I was pinging random car registrations from Autotrader through as well and a Ford Ka or VW Fox came out cheapest.
That's another thing that makes a big difference: the excess. My son's mate was able (so he says) to get insured for a Scirocco putting the excess high. But then his family have the money to pay for the inevitable...
The car we're looking at is only £850 from the garage next door - so stuck a biggish excess on. We figure that any major bump would have it written off anyway, as it would with any cheap car. 🙂
Cheers everyone - we've plumped for adding a little Aygo to our fleet which has got the quote down under a grand (with a box, sadly). Car will get sold again when she heads off to college, hopefully.
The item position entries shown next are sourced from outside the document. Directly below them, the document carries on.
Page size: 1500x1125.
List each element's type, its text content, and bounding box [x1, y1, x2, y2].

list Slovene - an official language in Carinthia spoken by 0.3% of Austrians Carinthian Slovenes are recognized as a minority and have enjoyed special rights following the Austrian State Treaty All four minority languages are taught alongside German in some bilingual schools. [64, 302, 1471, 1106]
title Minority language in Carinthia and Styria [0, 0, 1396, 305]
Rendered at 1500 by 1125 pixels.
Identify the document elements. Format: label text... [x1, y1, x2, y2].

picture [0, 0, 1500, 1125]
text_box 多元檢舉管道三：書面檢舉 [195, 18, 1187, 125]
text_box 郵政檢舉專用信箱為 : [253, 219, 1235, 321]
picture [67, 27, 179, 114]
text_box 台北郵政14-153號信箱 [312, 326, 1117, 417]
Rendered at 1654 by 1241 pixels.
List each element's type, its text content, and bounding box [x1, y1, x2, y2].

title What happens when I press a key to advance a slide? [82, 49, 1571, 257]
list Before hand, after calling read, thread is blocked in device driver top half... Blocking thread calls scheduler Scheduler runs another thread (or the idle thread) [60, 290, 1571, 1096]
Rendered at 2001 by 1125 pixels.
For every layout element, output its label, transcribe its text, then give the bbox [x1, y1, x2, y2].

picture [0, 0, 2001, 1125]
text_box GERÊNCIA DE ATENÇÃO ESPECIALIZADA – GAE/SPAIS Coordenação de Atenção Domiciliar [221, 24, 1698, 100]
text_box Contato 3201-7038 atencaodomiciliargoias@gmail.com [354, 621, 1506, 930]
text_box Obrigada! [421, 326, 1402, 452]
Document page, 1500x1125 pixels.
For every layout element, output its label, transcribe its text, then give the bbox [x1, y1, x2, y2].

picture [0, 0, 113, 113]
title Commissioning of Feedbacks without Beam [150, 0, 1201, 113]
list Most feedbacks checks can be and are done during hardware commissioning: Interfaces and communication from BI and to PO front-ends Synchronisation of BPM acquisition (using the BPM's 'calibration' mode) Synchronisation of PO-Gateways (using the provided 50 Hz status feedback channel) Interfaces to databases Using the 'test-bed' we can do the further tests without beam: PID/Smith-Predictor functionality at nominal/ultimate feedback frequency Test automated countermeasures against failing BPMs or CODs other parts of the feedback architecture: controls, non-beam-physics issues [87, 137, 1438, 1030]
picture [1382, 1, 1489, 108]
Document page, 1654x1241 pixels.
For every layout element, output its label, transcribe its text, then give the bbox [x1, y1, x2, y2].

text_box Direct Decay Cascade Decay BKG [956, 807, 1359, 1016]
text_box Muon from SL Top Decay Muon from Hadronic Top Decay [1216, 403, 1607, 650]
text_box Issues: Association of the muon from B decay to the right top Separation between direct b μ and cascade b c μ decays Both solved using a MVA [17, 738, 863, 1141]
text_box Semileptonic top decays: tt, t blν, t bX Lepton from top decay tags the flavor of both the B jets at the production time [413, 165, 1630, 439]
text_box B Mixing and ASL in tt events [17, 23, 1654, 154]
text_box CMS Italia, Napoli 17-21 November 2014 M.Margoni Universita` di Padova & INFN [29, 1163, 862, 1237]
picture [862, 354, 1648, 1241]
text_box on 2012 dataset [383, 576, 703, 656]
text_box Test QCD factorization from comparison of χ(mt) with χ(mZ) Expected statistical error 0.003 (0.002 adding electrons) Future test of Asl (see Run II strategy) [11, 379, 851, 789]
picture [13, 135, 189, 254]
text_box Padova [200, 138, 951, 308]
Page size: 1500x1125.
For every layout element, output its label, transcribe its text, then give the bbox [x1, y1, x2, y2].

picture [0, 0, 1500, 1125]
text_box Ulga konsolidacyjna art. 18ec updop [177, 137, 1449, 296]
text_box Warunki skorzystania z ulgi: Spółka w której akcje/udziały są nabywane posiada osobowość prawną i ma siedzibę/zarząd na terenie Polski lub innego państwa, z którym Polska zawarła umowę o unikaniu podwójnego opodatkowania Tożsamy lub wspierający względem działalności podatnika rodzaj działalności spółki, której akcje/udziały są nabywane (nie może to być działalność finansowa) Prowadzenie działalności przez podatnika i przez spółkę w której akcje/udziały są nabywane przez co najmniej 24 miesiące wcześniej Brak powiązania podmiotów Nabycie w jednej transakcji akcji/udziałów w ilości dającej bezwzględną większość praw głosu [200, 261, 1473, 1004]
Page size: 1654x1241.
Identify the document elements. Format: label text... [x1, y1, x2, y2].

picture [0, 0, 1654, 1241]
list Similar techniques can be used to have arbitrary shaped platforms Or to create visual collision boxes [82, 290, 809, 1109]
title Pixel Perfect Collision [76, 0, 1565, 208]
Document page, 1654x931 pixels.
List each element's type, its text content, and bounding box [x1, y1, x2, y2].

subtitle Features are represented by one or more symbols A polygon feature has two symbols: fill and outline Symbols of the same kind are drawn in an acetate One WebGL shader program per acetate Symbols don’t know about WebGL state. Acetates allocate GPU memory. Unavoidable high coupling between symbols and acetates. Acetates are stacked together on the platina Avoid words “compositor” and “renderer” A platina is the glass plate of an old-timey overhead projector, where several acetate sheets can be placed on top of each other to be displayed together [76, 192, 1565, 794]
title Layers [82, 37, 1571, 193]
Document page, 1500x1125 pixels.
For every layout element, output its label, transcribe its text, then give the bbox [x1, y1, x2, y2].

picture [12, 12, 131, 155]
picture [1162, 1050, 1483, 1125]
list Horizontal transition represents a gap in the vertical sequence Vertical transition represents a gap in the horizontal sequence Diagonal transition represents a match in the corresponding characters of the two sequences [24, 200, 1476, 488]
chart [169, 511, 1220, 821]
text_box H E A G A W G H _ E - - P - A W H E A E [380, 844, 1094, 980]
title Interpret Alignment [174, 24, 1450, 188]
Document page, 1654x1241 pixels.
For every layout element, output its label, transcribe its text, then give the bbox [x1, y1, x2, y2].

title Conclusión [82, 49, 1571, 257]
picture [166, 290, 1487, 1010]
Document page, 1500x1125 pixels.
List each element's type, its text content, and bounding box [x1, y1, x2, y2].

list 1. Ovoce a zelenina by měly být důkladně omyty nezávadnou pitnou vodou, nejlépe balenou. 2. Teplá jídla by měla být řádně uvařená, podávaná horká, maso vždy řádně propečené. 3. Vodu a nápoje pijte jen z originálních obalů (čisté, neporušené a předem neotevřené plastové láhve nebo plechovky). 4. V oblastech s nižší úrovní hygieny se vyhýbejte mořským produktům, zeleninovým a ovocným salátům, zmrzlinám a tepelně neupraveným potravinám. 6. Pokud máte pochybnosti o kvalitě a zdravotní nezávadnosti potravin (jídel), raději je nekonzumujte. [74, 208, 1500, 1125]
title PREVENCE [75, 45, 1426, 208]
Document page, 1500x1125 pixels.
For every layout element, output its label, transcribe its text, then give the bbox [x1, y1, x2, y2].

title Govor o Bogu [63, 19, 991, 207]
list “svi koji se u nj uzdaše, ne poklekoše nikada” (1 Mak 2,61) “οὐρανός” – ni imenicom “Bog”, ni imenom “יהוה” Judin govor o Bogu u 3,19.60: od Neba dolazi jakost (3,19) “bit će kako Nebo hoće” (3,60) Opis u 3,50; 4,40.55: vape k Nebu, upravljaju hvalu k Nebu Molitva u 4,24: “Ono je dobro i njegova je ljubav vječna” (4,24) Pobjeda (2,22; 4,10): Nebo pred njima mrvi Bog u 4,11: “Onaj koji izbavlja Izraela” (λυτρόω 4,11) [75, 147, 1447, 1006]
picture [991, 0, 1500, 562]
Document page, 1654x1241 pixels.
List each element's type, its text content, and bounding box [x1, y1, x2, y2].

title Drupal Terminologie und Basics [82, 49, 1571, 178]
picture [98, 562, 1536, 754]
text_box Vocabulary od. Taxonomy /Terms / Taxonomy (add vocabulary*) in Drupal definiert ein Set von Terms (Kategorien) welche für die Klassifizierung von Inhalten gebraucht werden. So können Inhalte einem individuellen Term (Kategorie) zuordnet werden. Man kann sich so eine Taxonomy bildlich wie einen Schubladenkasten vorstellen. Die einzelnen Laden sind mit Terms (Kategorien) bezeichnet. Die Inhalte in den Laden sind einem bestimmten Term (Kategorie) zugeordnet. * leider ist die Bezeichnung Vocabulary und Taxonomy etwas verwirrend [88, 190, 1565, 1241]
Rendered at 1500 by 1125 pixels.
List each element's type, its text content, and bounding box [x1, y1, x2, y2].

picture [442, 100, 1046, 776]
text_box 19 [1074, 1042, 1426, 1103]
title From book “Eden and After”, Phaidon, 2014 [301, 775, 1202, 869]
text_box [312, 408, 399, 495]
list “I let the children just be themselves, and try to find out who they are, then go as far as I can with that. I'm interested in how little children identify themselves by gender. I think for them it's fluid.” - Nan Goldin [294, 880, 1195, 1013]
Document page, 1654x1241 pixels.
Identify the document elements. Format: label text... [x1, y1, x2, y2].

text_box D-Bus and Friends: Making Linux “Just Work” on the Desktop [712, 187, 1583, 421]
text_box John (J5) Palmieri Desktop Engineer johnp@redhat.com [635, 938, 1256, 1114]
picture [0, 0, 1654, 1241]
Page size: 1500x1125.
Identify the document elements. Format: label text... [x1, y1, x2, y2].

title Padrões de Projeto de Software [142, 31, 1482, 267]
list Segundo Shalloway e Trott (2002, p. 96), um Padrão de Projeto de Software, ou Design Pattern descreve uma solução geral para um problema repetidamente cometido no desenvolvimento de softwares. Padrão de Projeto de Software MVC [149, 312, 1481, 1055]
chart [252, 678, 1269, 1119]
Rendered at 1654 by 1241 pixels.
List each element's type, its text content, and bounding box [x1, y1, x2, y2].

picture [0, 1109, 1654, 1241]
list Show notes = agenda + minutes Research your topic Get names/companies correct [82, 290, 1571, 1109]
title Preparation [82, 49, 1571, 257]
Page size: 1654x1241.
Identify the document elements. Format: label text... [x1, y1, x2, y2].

She's down as main driver, with me named.
This £350 policy for an early 20 y/o, where and what car?
And “survive without a car”? #towndweller
I lived 2miles from the nearest post box and 2 in the other direction from a street lamp. I had to ride a bike a couple of miles to get to the nearest lane the school minibus could get down. Once got driven to it in Sanderson telehandler (a 726 for the tractor top trumps players) with a snow plough on the front!
#prejudicialstereotypingidiot
Rode bikes everywhere, then got a cg125 for 6th form.
Then got a classic car at 21 which actually cost <<£350 to insure and got me arround for my first jobs (now living in a small town). Then got a secondment which was a 550mile roundtrip every other weekend so got a focus (still with no NCD as classic policies dont transfer it) with cheap insurance (think it was circa £400-£500 as I was doing 25,000 miles, parking on street, business use etc).